= Work order =
Write every line of the material below as a JSON list of strings, one string per line, skipping blank lines and leaving out the pictures.

(Working data)

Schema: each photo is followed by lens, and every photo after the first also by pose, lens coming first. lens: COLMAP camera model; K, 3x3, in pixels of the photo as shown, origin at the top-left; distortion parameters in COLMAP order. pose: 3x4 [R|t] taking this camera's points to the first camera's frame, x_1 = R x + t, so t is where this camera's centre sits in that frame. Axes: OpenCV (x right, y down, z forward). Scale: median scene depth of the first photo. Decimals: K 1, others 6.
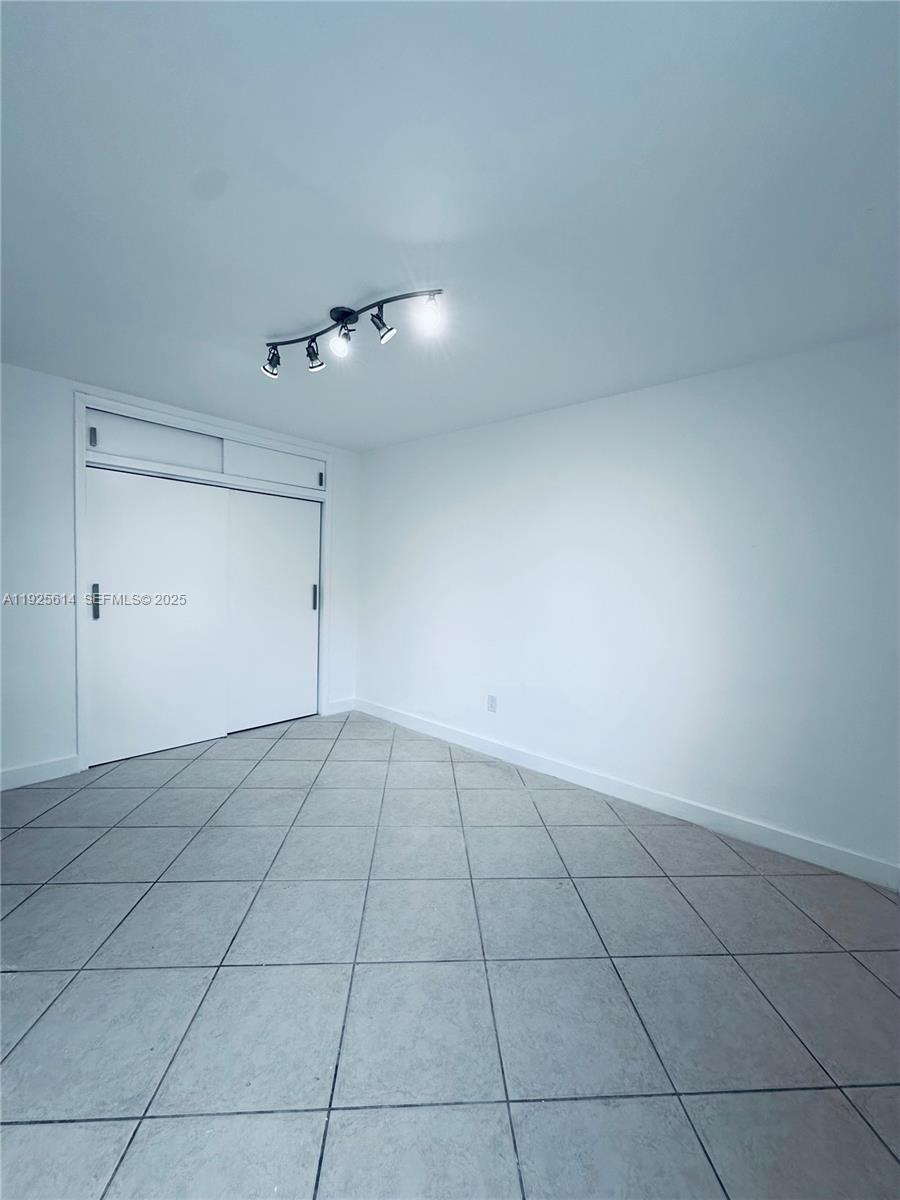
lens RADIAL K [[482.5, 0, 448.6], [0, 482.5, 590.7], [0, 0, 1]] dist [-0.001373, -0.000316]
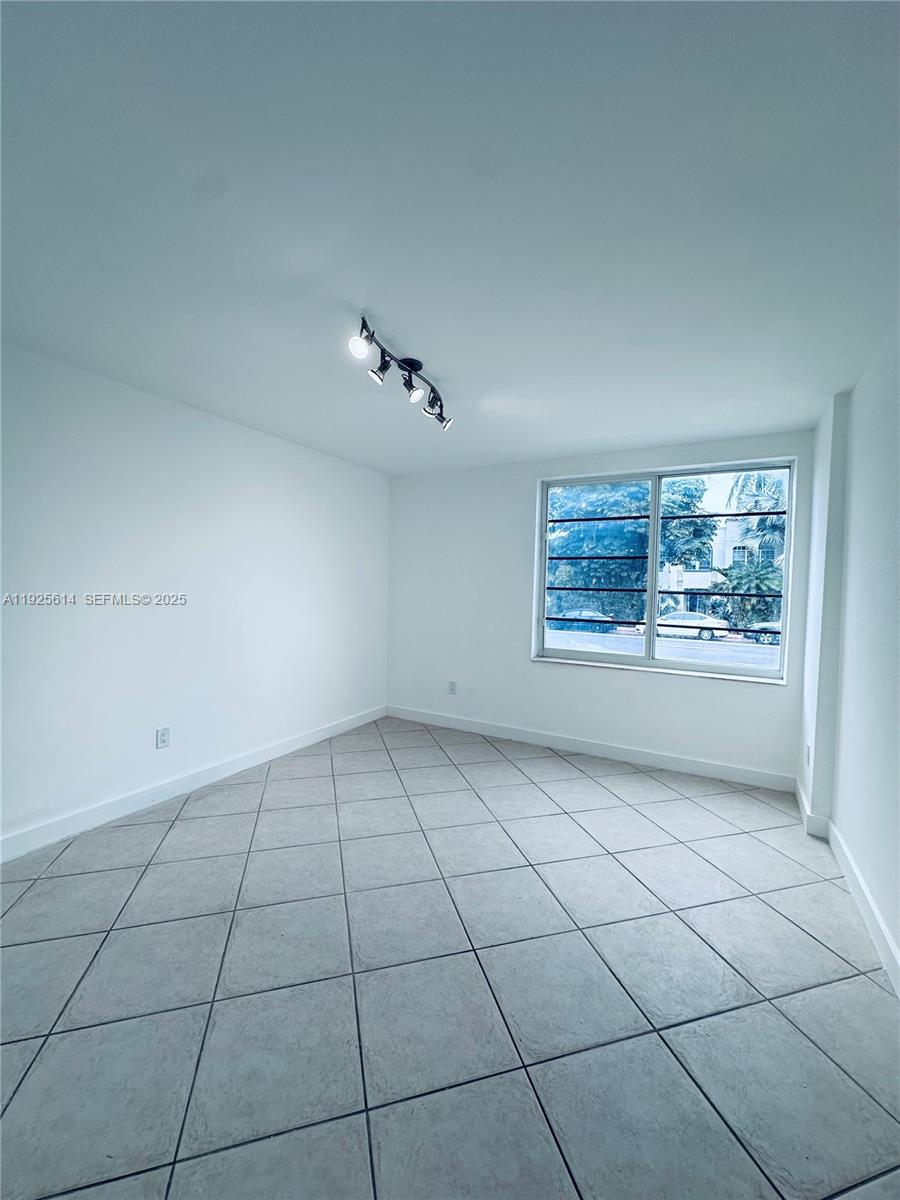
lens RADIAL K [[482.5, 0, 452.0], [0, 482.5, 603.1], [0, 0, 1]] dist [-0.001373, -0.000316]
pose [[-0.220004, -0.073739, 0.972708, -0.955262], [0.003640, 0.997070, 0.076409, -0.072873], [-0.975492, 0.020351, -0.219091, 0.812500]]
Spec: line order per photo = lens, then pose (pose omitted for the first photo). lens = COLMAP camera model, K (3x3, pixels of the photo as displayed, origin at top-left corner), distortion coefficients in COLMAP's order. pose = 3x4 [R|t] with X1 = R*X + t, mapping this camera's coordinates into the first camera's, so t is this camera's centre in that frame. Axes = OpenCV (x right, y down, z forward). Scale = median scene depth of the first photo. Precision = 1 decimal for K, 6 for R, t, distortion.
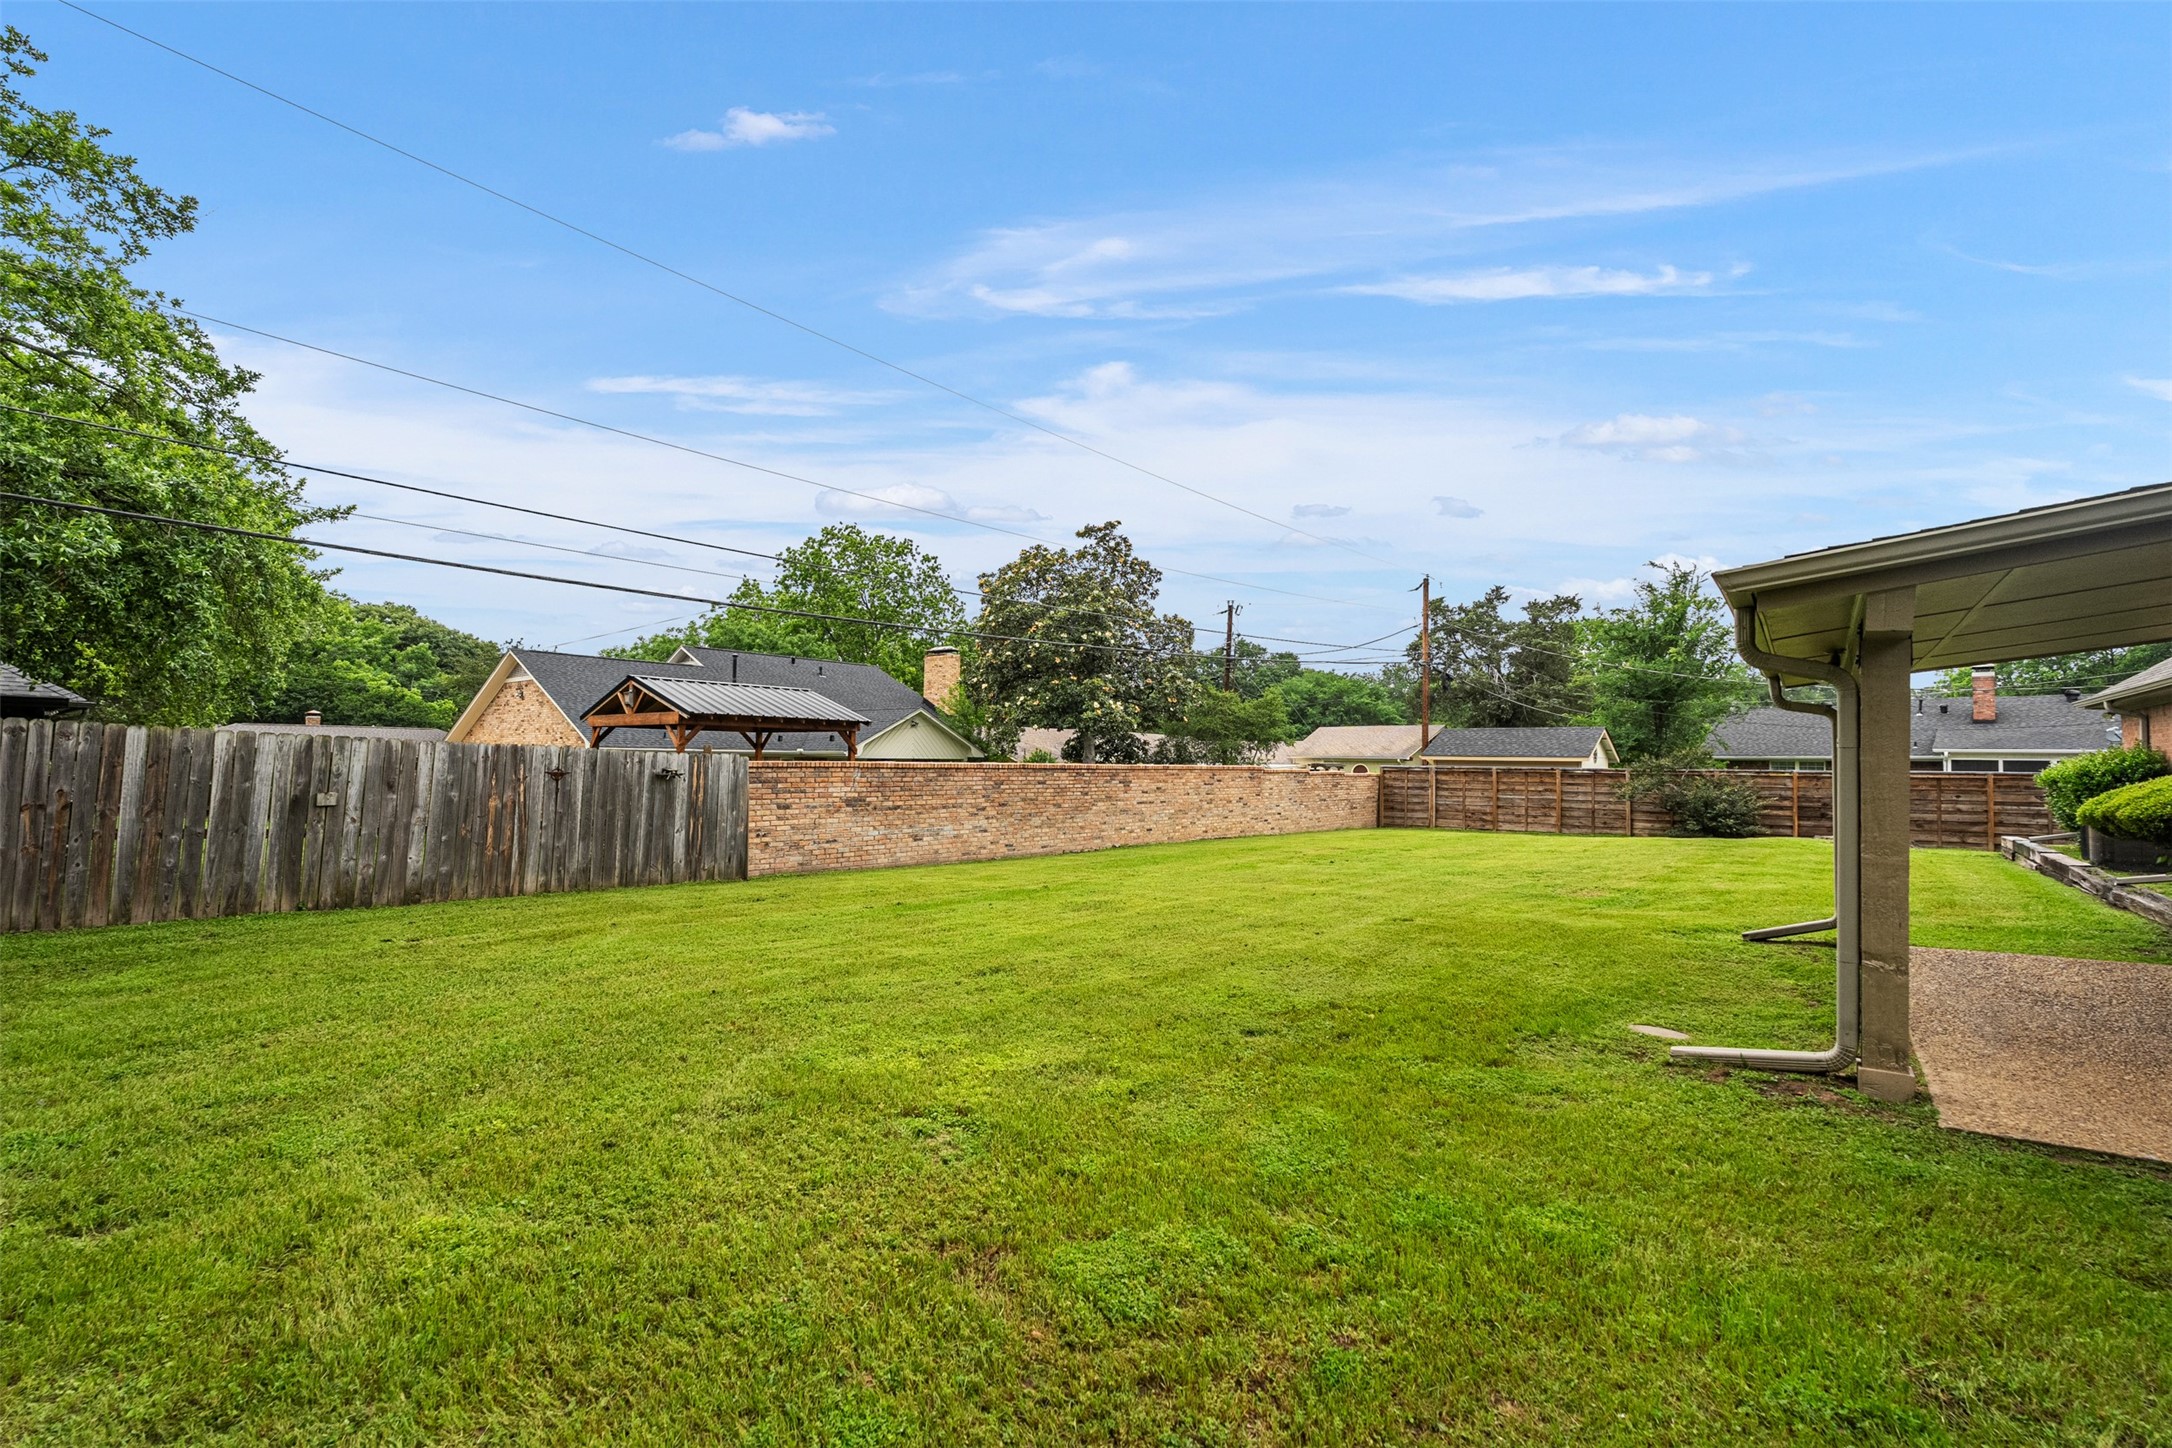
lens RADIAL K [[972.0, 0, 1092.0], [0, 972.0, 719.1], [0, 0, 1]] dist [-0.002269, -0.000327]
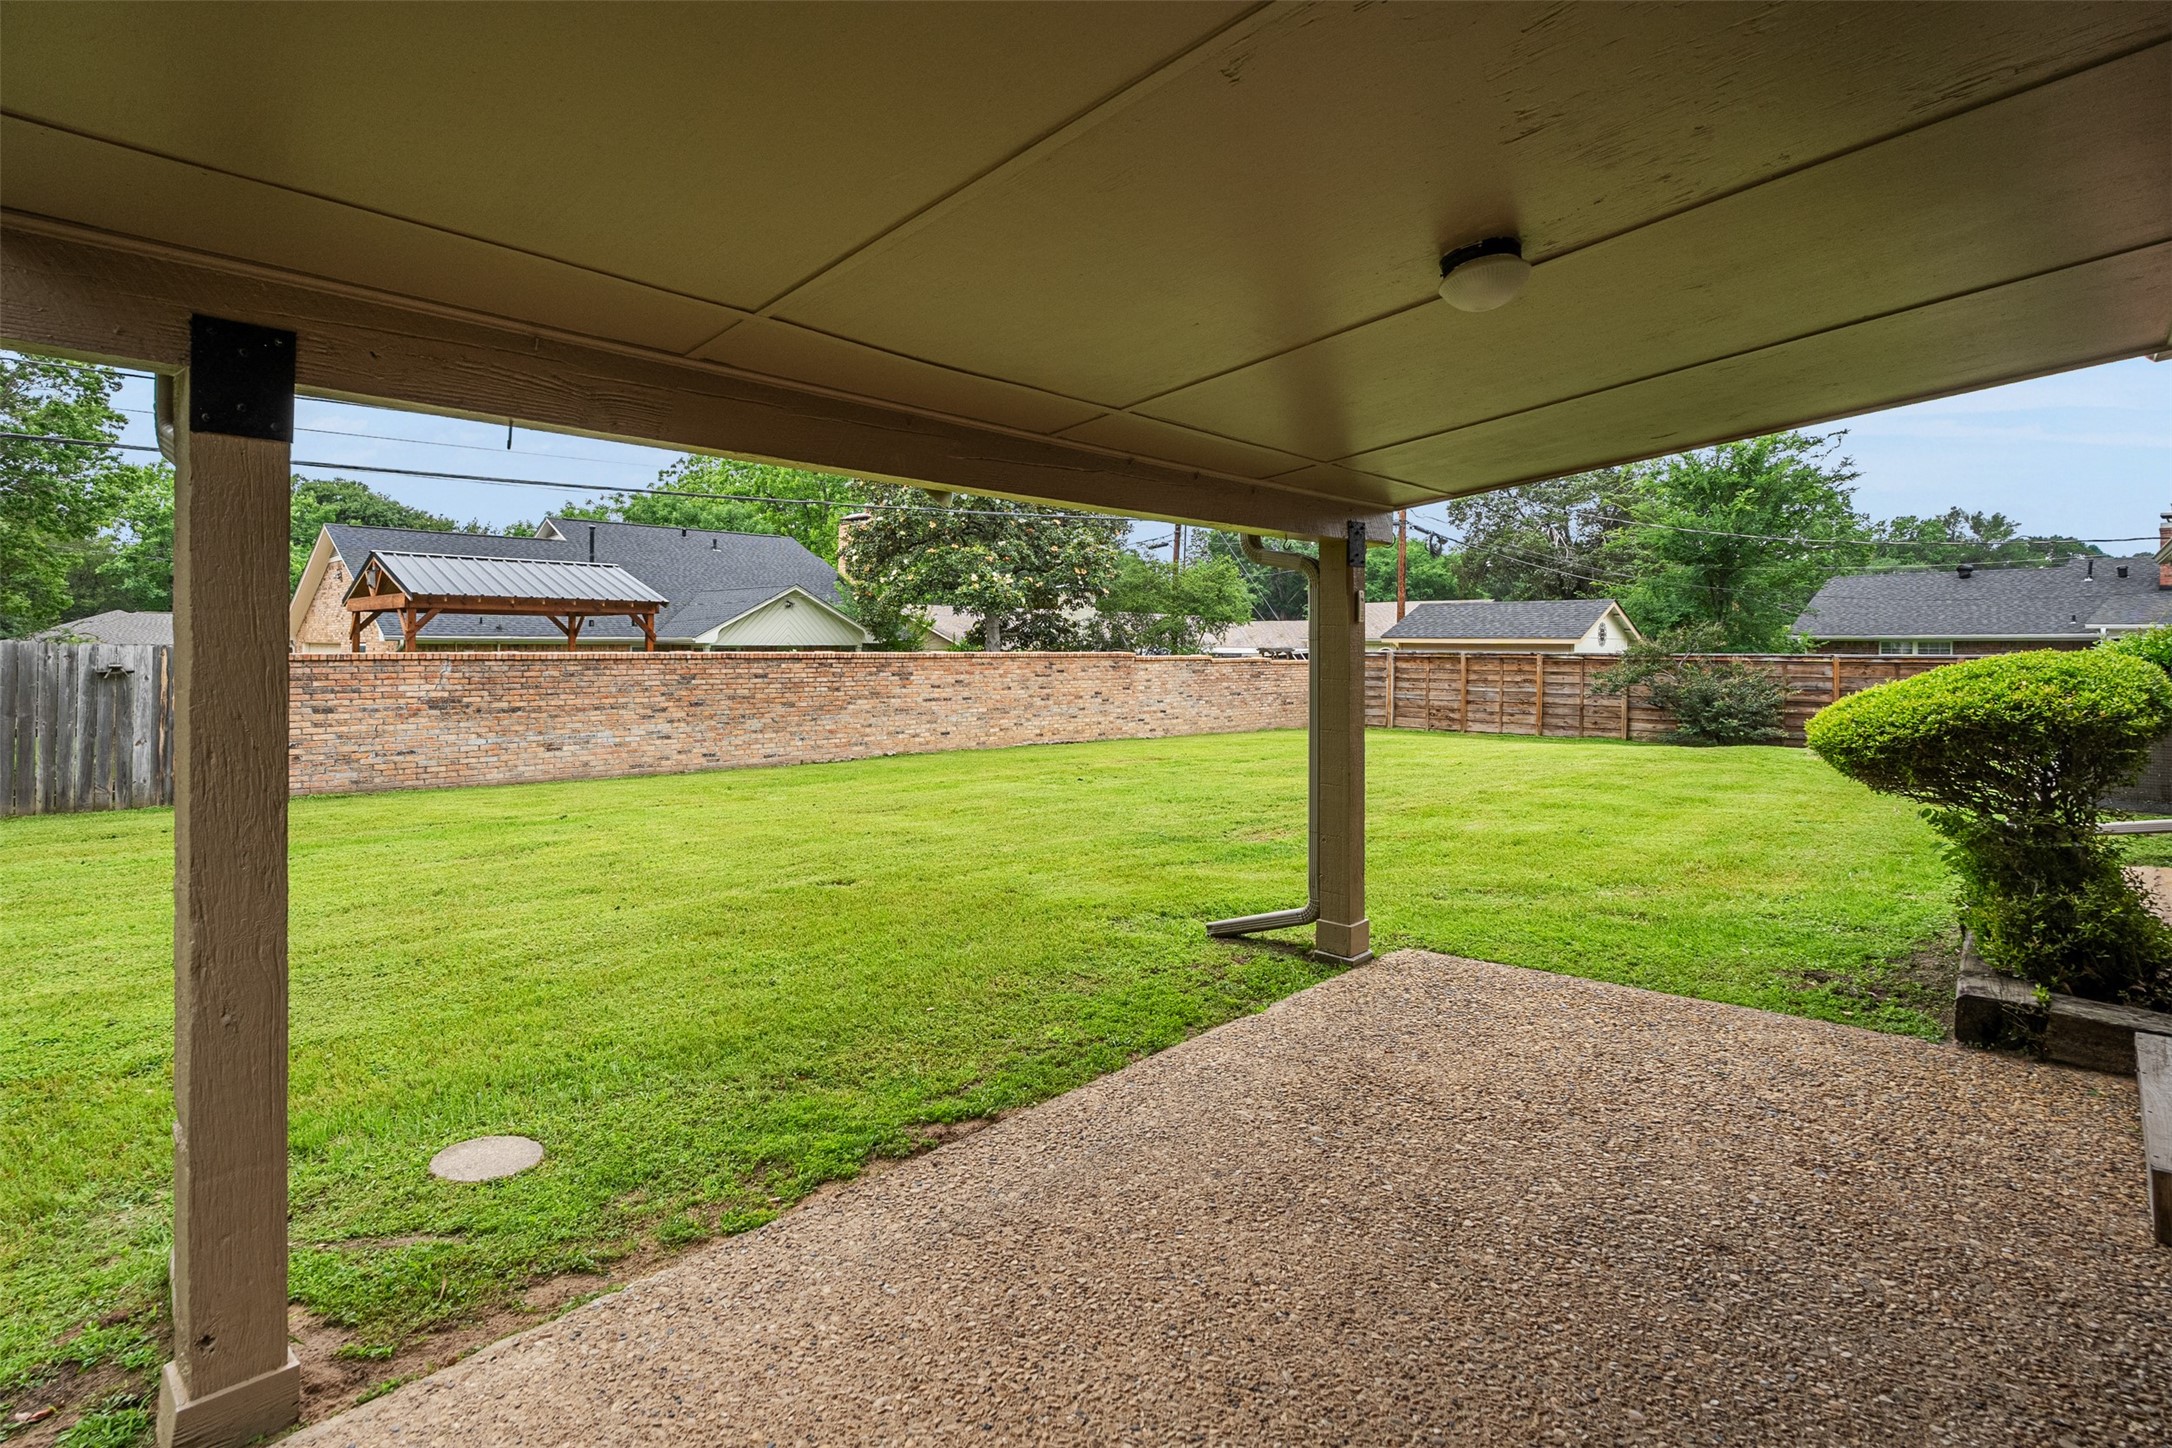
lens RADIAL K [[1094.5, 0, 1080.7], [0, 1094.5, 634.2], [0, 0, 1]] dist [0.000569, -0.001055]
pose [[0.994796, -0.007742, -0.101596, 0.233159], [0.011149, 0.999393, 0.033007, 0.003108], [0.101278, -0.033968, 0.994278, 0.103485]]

(End Working data)

= Response below =
[
  "Schema: each photo is followed by lens, and every photo after the first also by pose, lens coming first. lens: COLMAP camera model; K, 3x3, in pixels of the photo as shown, origin at the top-left; distortion parameters in COLMAP order. pose: 3x4 [R|t] taking this camera's points to the first camera's frame, x_1 = R x + t, so t is where this camera's centre sits in that frame. Axes: OpenCV (x right, y down, z forward). Scale: median scene depth of the first photo. Decimals: K 1, others 6.",
  "lens RADIAL K [[482.5, 0, 448.6], [0, 482.5, 590.7], [0, 0, 1]] dist [-0.001373, -0.000316]",
  "lens RADIAL K [[482.5, 0, 452.0], [0, 482.5, 603.1], [0, 0, 1]] dist [-0.001373, -0.000316]",
  "pose [[-0.220004, -0.073739, 0.972708, -0.955262], [0.003640, 0.997070, 0.076409, -0.072873], [-0.975492, 0.020351, -0.219091, 0.812500]]",
  "Spec: line order per photo = lens, then pose (pose omitted for the first photo). lens = COLMAP camera model, K (3x3, pixels of the photo as displayed, origin at top-left corner), distortion coefficients in COLMAP's order. pose = 3x4 [R|t] with X1 = R*X + t, mapping this camera's coordinates into the first camera's, so t is this camera's centre in that frame. Axes = OpenCV (x right, y down, z forward). Scale = median scene depth of the first photo. Precision = 1 decimal for K, 6 for R, t, distortion.",
  "lens RADIAL K [[972.0, 0, 1092.0], [0, 972.0, 719.1], [0, 0, 1]] dist [-0.002269, -0.000327]",
  "lens RADIAL K [[1094.5, 0, 1080.7], [0, 1094.5, 634.2], [0, 0, 1]] dist [0.000569, -0.001055]",
  "pose [[0.994796, -0.007742, -0.101596, 0.233159], [0.011149, 0.999393, 0.033007, 0.003108], [0.101278, -0.033968, 0.994278, 0.103485]]"
]